* [WHAT TO WORK ON]:
Pick out every line below that contains the word "instrument" and copy each of those lines in full. Treat uppercase and lowercase as different.

* [DATA ROWS]:
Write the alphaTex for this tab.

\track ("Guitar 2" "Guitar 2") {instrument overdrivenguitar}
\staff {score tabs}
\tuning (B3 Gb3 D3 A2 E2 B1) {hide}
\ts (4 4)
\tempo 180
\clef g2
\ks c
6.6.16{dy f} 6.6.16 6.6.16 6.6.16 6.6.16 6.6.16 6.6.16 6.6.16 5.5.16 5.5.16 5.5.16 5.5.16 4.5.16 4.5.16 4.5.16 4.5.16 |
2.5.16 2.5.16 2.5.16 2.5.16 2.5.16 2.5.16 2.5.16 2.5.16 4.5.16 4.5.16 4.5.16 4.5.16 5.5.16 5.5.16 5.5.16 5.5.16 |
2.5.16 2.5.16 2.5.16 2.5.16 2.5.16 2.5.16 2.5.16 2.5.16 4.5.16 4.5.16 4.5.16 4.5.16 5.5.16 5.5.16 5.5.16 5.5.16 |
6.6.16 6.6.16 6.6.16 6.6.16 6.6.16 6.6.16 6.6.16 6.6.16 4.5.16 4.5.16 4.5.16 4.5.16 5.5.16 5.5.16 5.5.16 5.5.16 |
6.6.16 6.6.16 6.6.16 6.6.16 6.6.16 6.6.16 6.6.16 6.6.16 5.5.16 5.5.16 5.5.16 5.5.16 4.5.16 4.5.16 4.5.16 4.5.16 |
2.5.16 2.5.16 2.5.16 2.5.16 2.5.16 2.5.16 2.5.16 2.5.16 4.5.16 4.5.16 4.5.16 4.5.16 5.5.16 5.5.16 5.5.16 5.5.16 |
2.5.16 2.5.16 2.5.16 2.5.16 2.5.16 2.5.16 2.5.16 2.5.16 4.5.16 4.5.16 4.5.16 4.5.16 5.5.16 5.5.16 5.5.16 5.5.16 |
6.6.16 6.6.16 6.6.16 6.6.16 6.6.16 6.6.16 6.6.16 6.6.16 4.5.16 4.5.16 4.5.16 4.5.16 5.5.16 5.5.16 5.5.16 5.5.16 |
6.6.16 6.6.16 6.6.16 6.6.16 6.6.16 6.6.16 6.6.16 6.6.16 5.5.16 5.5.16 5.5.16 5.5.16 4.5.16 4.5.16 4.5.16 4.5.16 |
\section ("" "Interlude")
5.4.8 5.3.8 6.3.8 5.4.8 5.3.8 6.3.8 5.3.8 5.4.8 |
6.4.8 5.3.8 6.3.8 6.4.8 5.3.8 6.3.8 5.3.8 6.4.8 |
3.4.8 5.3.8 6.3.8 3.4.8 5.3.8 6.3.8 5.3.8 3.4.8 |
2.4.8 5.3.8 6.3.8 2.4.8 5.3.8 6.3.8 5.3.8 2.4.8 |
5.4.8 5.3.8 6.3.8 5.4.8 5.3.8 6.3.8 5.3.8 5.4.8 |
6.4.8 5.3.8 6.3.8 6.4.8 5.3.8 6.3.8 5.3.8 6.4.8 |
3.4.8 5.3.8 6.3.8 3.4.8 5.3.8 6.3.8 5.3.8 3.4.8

* [EXERCISE OUTPUT]:
\track ("Guitar 2" "Guitar 2") {instrument overdrivenguitar}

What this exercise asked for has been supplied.